### INSTRUCTIONS TO FOLLOW
Would you write out the data below exactly, with every line intact?
- - - - -
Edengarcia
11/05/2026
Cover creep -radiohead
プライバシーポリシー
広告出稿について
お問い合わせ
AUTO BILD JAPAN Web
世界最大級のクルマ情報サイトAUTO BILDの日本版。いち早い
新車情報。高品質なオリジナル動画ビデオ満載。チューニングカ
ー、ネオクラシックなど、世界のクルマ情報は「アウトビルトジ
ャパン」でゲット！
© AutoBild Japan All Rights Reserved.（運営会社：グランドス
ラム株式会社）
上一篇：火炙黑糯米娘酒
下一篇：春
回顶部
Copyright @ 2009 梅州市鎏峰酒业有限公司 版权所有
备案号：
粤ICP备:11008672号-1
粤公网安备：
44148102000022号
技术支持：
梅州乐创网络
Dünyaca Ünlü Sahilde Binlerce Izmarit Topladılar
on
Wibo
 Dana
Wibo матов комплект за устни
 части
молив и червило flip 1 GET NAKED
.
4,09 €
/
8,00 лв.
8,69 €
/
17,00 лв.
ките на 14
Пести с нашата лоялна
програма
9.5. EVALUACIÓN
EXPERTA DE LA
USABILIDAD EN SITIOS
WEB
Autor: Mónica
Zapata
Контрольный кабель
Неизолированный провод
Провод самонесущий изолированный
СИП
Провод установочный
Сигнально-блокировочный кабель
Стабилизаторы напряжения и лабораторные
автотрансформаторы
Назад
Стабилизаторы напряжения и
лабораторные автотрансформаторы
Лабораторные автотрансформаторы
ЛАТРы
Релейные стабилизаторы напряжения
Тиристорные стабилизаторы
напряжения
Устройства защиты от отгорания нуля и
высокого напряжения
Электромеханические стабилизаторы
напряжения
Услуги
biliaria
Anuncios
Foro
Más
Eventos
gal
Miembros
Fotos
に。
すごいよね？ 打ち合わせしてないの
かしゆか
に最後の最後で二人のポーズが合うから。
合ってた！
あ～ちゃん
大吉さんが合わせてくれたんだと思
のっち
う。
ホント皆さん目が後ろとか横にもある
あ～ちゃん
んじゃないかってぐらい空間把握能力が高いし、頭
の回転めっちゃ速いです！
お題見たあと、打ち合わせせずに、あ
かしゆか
- - - - -
### ANSWER TO THIS EXERCISE
Edengarcia
11/05/2026
Cover creep -radiohead
プライバシーポリシー
広告出稿について
お問い合わせ
AUTO BILD JAPAN Web
世界最大級のクルマ情報サイトAUTO BILDの日本版。いち早い
新車情報。高品質なオリジナル動画ビデオ満載。チューニングカ
ー、ネオクラシックなど、世界のクルマ情報は「アウトビルトジ
ャパン」でゲット！
© AutoBild Japan All Rights Reserved.（運営会社：グランドス
ラム株式会社）
上一篇：火炙黑糯米娘酒
下一篇：春
回顶部
Copyright @ 2009 梅州市鎏峰酒业有限公司 版权所有
备案号：
粤ICP备:11008672号-1
粤公网安备：
44148102000022号
技术支持：
梅州乐创网络
Dünyaca Ünlü Sahilde Binlerce Izmarit Topladılar
on
Wibo
 Dana
Wibo матов комплект за устни
 части
молив и червило flip 1 GET NAKED
.
4,09 €
/
8,00 лв.
8,69 €
/
17,00 лв.
ките на 14
Пести с нашата лоялна
програма
9.5. EVALUACIÓN
EXPERTA DE LA
USABILIDAD EN SITIOS
WEB
Autor: Mónica
Zapata
Контрольный кабель
Неизолированный провод
Провод самонесущий изолированный
СИП
Провод установочный
Сигнально-блокировочный кабель
Стабилизаторы напряжения и лабораторные
автотрансформаторы
Назад
Стабилизаторы напряжения и
лабораторные автотрансформаторы
Лабораторные автотрансформаторы
ЛАТРы
Релейные стабилизаторы напряжения
Тиристорные стабилизаторы
напряжения
Устройства защиты от отгорания нуля и
высокого напряжения
Электромеханические стабилизаторы
напряжения
Услуги
biliaria
Anuncios
Foro
Más
Eventos
gal
Miembros
Fotos
に。
すごいよね？ 打ち合わせしてないの
かしゆか
に最後の最後で二人のポーズが合うから。
合ってた！
あ～ちゃん
大吉さんが合わせてくれたんだと思
のっち
う。
ホント皆さん目が後ろとか横にもある
あ～ちゃん
んじゃないかってぐらい空間把握能力が高いし、頭
の回転めっちゃ速いです！
お題見たあと、打ち合わせせずに、あ
かしゆか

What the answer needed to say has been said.